READING TEXT ->
How to convert a dataframe to a dictionary

Question

I have a dataframe with two columns and I intend to convert it to a dictionary. The first column will be the key and the second will be the value.

Dataframe:

    id    value
0    0     10.2
1    1      5.7
2    2      7.4

How can I do this?

Friedrich · Accepted Answer · 2024-03-05 11:36:02Z

416

If lakes is your DataFrame, you can do something like

area_dict = dict(zip(lakes.id, lakes.value))

edited Mar 5, 2024 at 11:36

Friedrich

5,52416 gold badges86 silver badges63 bronze badges

answered Aug 2, 2013 at 9:42

punchagan

5,8861 gold badge21 silver badges24 bronze badges

Sign up to request clarification or add additional context in comments.

4 Comments

jezrael Over a year ago

Solution: area_dict = dict(zip(lakes['id'], lakes['value']))

jaamarks Over a year ago

What if you wanted more than one column to be the in the dictionary values? I am thinking something like area_dict = dict(zip(lakes.area, (lakes.count, lakes.other_column))). How would you make this happen?

pnv Over a year ago

If the second argument has multiple values, this won't work.

Nir Over a year ago

Many times using the dataframe index as the dictionary key is useful: dict(zip(lakes.index, lakes.values))

joris · Accepted Answer · 2016-01-05 22:19:56Z

226

See the docs for to_dict. You can use it like this:

df.set_index('id').to_dict()

And if you have only one column, to avoid the column name is also a level in the dict (actually, in this case you use the Series.to_dict()):

df.set_index('id')['value'].to_dict()

edited Jan 5, 2016 at 22:19

answered Sep 9, 2013 at 9:55

joris

140k37 gold badges258 silver badges207 bronze badges

3 Comments

dalloliogm Over a year ago

Note that this command will lose data if there redundant values in the ID columns:

>>> ptest = p.DataFrame([['a',1],['a',2],['b',3]], columns=['id', 'value'])  >>> ptest.set_index('id')['value'].to_dict()

Ben Fulton Over a year ago

I have to say, there is nothing in that docs link that would have given me the answer to this question.

WORK INSTRUCTIONS ->
1. Answer from the dataframe thread:
(a) In the sample dataframe, what value goes with id 1?
(b) In the first accepted answer, what name is the DataFrame given?
(c) Which method does the second accepted answer point to in the docs?
2. Reproduce, word for word, everything in the rows from the very start down through the line containing "Section or scene.".
The rows have no connection to the dataframe thread.

EXERCISE MATERIALS ->
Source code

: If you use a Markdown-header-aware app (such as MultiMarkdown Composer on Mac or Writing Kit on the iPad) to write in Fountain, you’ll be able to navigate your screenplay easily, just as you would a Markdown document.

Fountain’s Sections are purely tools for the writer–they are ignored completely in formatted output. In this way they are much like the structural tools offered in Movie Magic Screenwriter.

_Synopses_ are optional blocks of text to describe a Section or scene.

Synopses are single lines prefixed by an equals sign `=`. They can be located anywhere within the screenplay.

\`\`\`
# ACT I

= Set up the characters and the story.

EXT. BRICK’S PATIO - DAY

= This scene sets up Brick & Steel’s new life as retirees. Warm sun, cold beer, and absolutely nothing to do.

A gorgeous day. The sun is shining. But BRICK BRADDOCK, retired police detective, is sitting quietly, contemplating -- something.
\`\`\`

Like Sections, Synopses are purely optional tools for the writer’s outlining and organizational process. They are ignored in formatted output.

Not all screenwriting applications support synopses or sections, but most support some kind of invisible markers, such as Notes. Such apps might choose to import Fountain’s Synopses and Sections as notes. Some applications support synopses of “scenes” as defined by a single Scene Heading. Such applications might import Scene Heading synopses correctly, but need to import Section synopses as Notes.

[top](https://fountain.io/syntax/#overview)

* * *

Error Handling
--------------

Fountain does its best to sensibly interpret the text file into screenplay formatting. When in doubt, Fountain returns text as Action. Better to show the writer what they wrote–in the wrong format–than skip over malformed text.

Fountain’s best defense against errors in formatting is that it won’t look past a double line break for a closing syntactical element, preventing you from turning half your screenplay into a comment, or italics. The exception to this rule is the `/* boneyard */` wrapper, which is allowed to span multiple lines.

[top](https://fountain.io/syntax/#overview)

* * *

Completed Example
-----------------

TASK-BY-TASK OUTPUTS ->
1.
(a) 5.7
(b) lakes
(c) to_dict

2.
Source code

: If you use a Markdown-header-aware app (such as MultiMarkdown Composer on Mac or Writing Kit on the iPad) to write in Fountain, you’ll be able to navigate your screenplay easily, just as you would a Markdown document.

Fountain’s Sections are purely tools for the writer–they are ignored completely in formatted output. In this way they are much like the structural tools offered in Movie Magic Screenwriter.

_Synopses_ are optional blocks of text to describe a Section or scene.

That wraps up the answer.